Duplicate the passage of the backup software text from "By contrast, Veritas’s" up to and including "offers Cloud Point.".

• _Provided text_:
○ ○ ○

Automated simulations take the place of backup/disaster recovery testing, from virtual machine to datacentre level, and there is integration with vSphere application programming interfaces (APIs) for I/O filtering (VAIO).

NetBackup’s CloudMobility targets organisations that want to work in multiple clouds and move data into, out of and between clouds and on-premise locations. It aims to make these operations automated and offers the ability to test migrations before carrying them out in anger to see if data and dependencies will come out as expected.

By contrast, Veritas’s midrange-oriented Backup Exec product seems less widely integrated with cloud operations than Netbackup. It is true, however, that the big three’s public clouds can be a backup target while disaster recovery can be orchestrated from the cloud in a link-up with Microsoft’s Azure Site Recovery.

So, what’s available via the big three cloud providers’ market places? NetBackup is available in Microsoft Azure and the IBM cloud, AWS offers Resiliency Platform and Backup Exec, and Google Cloud Platform offers Cloud Point.

Commvault

Commvault Complete Backup & Recovery software can protect data from enterprise datacentres and remote offices to the AWS cloud via S3 APIs, as well as make use of S3-based cloud storage or Glacier “cold” storage. Backup can be hybrid with on-premise capacity or “all in” with backup direct to cloud capacity.

Commvault’s backup environment can use the public cloud as a backup target, while cloud appliance versions of Commvault components are available in the big three’s marketplaces.

○ ○ ○

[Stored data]
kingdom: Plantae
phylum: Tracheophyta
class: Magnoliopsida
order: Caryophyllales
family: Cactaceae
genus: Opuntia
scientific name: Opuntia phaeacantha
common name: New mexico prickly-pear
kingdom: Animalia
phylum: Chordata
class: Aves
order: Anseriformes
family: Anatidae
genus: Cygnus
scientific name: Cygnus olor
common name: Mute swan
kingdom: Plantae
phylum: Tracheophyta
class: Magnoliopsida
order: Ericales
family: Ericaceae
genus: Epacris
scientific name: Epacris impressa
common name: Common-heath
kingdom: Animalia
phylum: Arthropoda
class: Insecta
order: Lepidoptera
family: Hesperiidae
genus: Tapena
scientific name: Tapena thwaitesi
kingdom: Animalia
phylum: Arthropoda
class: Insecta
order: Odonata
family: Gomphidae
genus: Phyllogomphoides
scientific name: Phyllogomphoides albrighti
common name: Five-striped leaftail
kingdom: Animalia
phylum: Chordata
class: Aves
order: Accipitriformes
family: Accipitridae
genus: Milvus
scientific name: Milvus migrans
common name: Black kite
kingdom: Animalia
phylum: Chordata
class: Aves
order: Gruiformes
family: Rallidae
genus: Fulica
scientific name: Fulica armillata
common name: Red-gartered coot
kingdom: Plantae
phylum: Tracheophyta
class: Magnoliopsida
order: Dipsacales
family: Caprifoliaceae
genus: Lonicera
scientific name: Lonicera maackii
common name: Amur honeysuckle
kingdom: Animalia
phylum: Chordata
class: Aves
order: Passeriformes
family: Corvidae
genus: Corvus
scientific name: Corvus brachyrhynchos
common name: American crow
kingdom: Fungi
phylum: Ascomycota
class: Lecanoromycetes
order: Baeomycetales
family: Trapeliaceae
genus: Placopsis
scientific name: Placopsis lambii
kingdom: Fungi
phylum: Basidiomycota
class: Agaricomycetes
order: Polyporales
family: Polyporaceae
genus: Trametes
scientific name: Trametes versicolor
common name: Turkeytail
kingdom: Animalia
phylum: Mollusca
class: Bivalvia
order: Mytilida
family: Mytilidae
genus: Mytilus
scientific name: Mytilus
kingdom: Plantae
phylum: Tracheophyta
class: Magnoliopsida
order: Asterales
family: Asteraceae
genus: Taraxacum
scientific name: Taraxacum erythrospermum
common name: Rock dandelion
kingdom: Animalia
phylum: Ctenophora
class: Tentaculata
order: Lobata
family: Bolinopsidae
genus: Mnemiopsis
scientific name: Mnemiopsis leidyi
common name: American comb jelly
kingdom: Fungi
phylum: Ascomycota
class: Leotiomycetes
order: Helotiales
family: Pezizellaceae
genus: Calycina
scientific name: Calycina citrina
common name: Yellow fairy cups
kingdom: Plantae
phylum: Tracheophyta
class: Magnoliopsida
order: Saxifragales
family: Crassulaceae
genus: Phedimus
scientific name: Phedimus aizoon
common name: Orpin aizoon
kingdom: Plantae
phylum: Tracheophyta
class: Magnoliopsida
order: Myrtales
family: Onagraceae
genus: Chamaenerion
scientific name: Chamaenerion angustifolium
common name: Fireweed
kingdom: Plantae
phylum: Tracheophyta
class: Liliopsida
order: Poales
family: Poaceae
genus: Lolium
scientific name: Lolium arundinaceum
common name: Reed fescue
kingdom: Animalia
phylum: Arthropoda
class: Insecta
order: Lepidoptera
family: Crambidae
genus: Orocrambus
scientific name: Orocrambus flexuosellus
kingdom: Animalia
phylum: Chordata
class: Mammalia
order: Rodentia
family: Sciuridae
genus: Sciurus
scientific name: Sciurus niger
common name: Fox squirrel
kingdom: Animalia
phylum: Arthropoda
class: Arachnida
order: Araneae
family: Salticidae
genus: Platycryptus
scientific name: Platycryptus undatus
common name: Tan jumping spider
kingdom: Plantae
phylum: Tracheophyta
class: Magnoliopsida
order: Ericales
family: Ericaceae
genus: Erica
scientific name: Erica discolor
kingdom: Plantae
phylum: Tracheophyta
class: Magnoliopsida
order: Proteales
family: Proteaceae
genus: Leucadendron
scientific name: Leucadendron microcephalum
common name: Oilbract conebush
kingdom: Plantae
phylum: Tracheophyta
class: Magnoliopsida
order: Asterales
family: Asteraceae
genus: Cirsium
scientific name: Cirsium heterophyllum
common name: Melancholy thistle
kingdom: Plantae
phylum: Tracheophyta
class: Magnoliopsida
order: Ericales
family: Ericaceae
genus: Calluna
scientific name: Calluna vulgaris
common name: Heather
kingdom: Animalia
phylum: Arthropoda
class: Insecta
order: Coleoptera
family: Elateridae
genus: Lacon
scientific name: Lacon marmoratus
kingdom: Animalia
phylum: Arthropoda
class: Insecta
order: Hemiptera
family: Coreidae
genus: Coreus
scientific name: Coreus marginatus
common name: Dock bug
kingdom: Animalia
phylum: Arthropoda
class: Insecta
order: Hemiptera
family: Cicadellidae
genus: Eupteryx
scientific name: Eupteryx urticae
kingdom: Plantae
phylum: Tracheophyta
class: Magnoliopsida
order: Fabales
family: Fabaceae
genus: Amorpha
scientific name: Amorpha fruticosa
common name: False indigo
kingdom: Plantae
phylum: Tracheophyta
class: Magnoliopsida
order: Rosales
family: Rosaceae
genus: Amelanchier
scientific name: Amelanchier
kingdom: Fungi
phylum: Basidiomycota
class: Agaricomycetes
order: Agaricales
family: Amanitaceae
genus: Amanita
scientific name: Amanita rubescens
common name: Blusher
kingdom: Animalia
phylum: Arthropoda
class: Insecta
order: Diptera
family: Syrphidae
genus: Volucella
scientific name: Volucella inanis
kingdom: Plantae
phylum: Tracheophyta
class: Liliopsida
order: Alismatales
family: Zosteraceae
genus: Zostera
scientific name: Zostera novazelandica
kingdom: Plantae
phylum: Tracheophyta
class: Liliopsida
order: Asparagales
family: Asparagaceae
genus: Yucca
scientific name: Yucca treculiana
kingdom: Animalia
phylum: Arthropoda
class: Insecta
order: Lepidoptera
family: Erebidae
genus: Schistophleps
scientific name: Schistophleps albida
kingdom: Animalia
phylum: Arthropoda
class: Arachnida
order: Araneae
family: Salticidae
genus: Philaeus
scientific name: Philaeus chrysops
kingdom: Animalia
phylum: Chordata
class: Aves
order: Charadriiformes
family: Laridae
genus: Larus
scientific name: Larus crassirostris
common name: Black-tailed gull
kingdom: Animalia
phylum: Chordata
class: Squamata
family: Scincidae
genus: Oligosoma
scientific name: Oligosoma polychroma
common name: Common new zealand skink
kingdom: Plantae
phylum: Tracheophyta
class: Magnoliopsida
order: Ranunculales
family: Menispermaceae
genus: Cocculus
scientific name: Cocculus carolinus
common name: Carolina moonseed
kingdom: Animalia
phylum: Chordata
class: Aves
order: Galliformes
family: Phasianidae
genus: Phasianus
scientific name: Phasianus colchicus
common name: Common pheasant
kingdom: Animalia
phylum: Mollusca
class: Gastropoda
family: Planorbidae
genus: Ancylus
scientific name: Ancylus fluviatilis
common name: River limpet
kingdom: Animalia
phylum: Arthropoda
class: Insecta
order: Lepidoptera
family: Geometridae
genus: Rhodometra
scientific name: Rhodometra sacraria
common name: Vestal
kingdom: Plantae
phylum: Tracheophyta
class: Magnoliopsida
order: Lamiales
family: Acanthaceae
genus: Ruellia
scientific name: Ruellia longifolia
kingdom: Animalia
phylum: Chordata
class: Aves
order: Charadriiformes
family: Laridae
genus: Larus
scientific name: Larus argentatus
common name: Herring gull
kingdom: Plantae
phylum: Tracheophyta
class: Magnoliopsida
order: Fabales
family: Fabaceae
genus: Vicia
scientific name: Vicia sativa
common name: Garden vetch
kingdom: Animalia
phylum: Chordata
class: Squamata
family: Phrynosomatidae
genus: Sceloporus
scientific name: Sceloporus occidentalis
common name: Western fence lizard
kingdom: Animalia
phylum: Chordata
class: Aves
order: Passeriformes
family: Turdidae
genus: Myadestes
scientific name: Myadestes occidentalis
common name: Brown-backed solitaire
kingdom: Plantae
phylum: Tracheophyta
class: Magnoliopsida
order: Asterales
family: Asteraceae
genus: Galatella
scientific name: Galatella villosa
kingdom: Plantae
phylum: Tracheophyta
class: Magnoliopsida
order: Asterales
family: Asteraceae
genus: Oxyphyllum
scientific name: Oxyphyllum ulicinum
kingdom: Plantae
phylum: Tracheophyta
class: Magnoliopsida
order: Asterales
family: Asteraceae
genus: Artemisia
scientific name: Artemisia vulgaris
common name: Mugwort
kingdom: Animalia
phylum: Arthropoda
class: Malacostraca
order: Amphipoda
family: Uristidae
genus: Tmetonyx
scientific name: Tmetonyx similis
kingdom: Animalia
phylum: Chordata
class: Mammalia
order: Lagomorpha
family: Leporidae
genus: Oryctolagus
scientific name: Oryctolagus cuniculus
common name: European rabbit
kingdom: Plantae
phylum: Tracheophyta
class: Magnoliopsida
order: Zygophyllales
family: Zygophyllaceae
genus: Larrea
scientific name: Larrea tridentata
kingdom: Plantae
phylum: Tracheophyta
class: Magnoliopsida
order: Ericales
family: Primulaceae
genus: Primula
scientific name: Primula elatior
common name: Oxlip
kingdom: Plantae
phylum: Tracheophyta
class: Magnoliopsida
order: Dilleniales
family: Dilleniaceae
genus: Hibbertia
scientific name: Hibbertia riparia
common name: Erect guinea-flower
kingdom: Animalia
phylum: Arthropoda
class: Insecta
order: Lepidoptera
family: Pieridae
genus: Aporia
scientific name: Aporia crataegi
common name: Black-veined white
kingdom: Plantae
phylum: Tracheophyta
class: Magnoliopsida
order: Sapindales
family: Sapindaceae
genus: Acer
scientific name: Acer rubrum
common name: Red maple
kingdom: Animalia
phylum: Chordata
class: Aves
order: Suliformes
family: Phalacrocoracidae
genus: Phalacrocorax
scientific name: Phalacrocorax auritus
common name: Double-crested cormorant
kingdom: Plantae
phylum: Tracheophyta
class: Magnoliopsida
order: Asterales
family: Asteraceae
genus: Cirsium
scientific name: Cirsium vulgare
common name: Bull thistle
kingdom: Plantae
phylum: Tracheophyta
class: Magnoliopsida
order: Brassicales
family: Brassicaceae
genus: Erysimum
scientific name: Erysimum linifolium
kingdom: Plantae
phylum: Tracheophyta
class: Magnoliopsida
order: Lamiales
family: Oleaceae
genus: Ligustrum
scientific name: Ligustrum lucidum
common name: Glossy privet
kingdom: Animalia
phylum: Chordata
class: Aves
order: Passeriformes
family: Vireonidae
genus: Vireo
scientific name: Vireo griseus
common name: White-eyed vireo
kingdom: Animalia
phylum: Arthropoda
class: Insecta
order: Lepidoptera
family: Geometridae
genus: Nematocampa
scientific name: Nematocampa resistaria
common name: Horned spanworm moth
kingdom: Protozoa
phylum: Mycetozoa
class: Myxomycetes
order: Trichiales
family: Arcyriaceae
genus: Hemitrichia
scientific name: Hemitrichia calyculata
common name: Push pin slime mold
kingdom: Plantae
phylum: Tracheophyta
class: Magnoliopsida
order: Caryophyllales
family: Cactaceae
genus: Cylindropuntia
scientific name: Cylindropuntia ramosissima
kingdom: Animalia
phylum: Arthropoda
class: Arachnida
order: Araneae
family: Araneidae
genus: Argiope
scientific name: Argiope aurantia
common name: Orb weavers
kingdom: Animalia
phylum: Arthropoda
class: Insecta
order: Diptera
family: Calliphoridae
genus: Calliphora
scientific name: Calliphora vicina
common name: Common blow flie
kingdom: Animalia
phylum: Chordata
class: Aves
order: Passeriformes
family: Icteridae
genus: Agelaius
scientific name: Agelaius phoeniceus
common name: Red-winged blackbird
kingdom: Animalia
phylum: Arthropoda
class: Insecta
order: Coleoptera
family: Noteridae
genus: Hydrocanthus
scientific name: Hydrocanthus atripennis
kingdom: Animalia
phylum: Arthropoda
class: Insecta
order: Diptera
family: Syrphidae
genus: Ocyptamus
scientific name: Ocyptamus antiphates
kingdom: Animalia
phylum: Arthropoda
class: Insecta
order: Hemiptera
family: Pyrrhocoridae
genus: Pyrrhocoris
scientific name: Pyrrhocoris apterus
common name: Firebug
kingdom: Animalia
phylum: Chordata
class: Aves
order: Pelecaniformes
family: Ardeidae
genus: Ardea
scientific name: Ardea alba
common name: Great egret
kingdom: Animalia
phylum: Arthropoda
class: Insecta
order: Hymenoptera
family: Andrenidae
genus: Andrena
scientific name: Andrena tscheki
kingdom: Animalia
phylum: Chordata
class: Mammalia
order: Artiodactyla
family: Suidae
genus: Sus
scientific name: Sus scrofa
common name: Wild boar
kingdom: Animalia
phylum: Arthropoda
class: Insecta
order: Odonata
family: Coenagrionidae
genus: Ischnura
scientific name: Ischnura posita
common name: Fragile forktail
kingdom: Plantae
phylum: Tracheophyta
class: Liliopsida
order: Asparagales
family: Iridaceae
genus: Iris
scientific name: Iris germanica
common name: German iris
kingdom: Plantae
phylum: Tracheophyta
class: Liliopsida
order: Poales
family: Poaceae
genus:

○ ○ ○

• _Task result_:
By contrast, Veritas’s midrange-oriented Backup Exec product seems less widely integrated with cloud operations than Netbackup. It is true, however, that the big three’s public clouds can be a backup target while disaster recovery can be orchestrated from the cloud in a link-up with Microsoft’s Azure Site Recovery.

So, what’s available via the big three cloud providers’ market places? NetBackup is available in Microsoft Azure and the IBM cloud, AWS offers Resiliency Platform and Backup Exec, and Google Cloud Platform offers Cloud Point.